Pfeile der Opposition

Dieses Vorgehen wurde ebenfalls von der Opposition scharf kritisiert und als Abschreckung und Machtdemonstration der neuen Regierung betitelt. Treffend beschrieb es Janis Varoufakis, Vorsitzender der Mera25, in einer Anfrage im griechischen Parlament: „Möchte man Recht und Ordnung dadurch umsetzen, indem man ein Bürgerkriegsklima erzeuge?“ Die Abgeordnete der SYRIZA, Charoula Kafantari äußerte sich zur aktuellen Situaltion mit folgenden Worten: „Es gibt einen großen Unterschied zwischen Sicherheit durch Polizeipräsenz und Repression durch einen Polizeistaat, dass was wir heute erleben, ist nicht hinnehmbar“.

„In diesem Jahr habe wir weitaus mehr Gründe, um durch unsere Präsenz auf der Straße ein Zeichen zu setzen: Nicht nur, weil die alten Juntabefürworter nun nicht mehr am Rande der Gesellschaft stehen, sondern auch in den Führungsriegen der aktuellen Regierung präsent sind. Das hat zur Folge, dass Repression und Unterdrückung, die Abschaffung von Meinungsfreiheit und Beseitigung von progressiven Ideen zur Regierungsagenda erklärt wurden.“

Mit dieser Erklärung umschrieb Alexis Tsipras, ehemaliger Regierungschef und nun Vorsitzender der stärksten oppositionellen Kraft im Griechischen Parlament, die heutige Bedeutung der Kundgebung.
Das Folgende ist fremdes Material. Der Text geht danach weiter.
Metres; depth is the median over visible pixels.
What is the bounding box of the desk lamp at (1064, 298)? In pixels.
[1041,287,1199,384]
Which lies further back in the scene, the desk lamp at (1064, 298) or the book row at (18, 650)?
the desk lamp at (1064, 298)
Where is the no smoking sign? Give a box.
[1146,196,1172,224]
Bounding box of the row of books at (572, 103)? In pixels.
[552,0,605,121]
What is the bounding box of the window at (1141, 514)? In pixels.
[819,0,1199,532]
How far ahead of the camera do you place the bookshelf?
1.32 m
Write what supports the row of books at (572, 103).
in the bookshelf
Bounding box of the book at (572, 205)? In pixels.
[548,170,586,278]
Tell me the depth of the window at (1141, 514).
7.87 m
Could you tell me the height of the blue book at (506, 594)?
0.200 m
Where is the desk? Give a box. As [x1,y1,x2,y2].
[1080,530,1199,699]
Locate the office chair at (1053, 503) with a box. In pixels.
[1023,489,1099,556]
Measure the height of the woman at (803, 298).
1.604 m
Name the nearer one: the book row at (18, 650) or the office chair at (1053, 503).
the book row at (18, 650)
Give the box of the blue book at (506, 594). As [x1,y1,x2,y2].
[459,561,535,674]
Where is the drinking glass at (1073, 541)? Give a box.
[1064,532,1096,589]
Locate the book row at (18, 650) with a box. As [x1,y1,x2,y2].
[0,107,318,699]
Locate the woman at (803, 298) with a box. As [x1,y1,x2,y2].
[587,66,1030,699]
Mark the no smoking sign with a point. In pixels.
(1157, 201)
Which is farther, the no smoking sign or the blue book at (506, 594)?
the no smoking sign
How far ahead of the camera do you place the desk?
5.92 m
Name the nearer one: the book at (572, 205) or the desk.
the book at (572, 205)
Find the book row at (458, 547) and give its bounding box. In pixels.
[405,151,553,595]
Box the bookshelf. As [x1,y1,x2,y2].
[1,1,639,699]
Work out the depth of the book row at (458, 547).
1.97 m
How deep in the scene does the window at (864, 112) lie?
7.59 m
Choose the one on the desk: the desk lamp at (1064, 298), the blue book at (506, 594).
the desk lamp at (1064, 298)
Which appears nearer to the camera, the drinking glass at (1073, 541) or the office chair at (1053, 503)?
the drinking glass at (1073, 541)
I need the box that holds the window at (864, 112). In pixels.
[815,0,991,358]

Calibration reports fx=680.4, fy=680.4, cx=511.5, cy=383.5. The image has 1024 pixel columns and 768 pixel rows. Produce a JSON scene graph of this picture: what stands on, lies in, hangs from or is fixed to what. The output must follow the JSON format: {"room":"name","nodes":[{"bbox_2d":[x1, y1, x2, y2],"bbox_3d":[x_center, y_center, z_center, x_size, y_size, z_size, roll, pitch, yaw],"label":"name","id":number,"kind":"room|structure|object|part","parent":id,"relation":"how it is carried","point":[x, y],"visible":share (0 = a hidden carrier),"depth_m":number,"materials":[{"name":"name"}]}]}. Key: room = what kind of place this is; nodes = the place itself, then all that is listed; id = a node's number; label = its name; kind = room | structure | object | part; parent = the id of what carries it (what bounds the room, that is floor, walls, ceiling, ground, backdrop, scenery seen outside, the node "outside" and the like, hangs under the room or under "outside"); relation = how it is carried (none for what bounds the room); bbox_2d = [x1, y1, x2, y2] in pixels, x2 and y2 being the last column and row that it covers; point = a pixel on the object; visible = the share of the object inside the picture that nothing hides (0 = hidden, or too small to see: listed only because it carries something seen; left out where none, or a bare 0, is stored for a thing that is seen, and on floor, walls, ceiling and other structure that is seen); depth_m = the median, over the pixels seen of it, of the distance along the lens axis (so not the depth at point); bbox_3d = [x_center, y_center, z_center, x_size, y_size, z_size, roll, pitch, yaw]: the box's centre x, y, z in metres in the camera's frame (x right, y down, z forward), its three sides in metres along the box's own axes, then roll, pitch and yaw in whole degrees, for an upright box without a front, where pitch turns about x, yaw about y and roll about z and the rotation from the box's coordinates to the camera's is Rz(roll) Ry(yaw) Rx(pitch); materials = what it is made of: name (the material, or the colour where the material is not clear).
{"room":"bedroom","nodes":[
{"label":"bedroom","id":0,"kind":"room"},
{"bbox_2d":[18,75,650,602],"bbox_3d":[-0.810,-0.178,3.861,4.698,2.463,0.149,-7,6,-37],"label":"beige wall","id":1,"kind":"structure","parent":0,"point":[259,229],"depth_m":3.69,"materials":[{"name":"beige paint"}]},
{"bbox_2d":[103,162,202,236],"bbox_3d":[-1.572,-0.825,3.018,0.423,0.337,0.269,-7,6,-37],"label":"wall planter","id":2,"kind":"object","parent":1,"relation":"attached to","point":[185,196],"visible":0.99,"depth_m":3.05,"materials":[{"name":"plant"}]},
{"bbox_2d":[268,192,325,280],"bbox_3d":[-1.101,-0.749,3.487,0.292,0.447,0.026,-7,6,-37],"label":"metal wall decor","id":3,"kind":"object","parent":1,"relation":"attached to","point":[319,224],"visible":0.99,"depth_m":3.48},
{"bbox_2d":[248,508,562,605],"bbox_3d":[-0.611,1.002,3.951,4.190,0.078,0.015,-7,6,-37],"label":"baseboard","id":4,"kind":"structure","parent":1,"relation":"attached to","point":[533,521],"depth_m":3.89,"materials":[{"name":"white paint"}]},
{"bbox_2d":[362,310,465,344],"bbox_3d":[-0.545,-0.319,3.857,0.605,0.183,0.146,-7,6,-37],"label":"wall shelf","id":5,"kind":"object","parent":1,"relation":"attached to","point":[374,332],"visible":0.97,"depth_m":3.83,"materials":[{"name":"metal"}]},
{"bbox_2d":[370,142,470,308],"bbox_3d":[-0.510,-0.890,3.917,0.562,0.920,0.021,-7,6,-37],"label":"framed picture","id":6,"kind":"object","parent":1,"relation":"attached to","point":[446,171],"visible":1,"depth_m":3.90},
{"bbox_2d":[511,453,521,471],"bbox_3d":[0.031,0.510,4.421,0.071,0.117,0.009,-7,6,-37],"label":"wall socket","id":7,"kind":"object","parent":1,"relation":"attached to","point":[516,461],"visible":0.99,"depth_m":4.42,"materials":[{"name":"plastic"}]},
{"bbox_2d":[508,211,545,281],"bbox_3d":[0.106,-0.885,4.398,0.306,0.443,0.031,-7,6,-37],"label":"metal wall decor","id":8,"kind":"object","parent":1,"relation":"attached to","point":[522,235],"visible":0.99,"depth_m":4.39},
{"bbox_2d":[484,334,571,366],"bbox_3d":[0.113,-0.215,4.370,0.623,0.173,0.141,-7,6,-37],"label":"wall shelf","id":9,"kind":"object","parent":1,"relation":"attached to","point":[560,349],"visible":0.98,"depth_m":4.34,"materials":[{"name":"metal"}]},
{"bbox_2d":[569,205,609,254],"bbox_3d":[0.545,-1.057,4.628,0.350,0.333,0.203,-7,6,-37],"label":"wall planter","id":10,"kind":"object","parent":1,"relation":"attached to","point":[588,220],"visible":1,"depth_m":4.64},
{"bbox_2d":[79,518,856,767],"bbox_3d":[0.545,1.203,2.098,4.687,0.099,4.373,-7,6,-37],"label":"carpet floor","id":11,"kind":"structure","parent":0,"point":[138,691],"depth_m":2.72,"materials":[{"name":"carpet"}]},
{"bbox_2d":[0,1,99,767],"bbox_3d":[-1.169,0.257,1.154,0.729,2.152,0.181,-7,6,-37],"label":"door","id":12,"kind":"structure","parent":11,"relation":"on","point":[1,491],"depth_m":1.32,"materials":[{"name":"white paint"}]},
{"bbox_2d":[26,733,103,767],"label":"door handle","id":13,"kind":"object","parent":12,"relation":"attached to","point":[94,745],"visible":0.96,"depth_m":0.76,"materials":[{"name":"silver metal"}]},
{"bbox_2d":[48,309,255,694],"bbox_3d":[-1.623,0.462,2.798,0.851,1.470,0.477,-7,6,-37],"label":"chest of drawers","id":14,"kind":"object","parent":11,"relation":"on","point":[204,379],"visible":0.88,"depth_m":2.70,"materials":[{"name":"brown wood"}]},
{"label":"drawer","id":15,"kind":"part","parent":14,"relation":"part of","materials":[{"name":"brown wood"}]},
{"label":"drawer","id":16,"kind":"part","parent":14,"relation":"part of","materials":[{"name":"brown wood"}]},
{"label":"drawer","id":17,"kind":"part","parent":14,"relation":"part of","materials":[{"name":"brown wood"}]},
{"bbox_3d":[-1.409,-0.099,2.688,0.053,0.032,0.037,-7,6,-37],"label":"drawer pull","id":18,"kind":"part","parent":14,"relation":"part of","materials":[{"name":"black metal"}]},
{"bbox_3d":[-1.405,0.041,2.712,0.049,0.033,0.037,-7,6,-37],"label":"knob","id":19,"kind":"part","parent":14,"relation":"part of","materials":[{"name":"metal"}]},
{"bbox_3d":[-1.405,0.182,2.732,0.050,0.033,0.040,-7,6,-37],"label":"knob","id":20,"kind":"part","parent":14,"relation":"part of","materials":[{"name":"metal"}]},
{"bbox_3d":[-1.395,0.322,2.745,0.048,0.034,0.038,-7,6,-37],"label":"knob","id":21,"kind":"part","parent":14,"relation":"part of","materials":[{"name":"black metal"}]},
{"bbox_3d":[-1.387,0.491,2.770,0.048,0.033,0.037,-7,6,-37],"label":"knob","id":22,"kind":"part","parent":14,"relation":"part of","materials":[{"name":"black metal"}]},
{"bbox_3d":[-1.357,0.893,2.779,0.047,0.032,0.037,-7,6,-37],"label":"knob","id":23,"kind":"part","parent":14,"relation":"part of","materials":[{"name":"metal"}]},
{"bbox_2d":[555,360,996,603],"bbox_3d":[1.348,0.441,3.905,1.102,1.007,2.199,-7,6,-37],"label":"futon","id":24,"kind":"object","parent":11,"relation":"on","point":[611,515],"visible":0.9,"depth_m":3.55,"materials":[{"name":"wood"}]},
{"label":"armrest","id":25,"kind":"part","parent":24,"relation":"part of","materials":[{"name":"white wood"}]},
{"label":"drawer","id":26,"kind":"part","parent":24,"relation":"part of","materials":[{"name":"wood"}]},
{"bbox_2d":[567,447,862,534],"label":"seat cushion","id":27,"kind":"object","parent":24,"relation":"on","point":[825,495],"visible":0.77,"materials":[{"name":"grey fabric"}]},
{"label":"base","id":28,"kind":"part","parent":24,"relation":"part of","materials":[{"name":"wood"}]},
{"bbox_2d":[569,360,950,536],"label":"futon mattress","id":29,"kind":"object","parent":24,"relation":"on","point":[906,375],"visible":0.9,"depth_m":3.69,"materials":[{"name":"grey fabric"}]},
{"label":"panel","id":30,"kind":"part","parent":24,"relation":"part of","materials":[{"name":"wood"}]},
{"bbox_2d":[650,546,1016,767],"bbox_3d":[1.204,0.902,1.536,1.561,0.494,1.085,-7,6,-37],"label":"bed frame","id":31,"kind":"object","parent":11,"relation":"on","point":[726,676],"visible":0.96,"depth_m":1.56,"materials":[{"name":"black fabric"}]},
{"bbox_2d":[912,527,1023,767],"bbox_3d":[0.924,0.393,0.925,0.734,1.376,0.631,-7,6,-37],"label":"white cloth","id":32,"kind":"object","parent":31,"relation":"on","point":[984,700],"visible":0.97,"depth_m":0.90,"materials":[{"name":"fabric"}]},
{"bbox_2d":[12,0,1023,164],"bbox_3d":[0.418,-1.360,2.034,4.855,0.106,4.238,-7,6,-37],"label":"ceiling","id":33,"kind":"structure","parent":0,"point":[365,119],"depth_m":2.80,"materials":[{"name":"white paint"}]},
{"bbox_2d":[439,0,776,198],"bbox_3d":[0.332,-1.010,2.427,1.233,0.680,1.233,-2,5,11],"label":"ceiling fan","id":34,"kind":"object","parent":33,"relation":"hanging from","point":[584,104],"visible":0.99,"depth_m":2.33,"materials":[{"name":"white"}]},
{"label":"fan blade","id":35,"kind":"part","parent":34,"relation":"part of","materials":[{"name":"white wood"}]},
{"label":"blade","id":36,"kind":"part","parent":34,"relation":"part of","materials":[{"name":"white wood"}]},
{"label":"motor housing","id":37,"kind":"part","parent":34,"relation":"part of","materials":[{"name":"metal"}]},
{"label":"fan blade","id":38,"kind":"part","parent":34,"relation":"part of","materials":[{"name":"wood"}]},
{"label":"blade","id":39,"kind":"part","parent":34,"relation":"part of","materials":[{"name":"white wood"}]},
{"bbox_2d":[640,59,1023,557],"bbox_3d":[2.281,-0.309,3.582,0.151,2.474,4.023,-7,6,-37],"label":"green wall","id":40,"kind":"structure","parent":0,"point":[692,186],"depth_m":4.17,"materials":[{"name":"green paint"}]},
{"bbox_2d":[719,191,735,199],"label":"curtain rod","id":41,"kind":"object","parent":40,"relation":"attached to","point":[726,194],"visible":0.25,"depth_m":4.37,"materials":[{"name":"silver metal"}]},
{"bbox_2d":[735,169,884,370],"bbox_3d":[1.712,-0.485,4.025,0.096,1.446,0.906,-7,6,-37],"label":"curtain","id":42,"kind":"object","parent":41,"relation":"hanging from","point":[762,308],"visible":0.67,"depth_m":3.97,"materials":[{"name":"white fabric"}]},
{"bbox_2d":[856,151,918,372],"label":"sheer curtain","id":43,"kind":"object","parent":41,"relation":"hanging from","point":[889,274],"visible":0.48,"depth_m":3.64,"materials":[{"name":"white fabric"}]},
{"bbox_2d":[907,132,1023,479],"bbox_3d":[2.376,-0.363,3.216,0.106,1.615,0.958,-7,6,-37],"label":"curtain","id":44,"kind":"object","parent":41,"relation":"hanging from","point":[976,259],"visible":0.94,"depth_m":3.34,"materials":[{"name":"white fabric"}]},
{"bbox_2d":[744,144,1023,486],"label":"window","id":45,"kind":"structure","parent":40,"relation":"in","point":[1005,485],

Die Regierung wird nicht davon ablassen, auch auf der heutigen Kundgebung mit erhöhter Polizeipräsenz aufzutreten. Laut Polizeiangaben wurden 6000 Polizisten, Drohnen, Helikopter und diverse Spezialeinheiten allein in Athen eingesetzt. Die Kundgebung verlief zum Großteil friedlich, vereinzelte Ausschreitungen durch ein hartes Vorgehen der Polizeikräfte konnten allerdings nicht verhindert werden.

46 Jahre nach dem Polytechnio

46 Jahre nach dem Aufstand im „Polytechnio“ zeigt sich ein weiteres Mal, dass Meinungsfreiheit, Menschenrechte und Demokratie nichts Selbstverständliches sind und Tag für Tag erkämpft und verteidigt werden müssen.

Heute werden sie aufgrund eines erstarkten Rechtsrucks und autoritärer Machtstrukturen wichtiger denn je. Aufgabe der linken und progressiven Kräfte muss es sein, sich nicht nur zu erinnern, sondern die Kämpfe von damals mit den Kämpfen von heute verbinden, progressive Parteien, Verbände mit Bewegungen und der Zivilgesellschaft bündeln und zu mobilisieren, um sich noch stärker für diese Ideale einzustehen.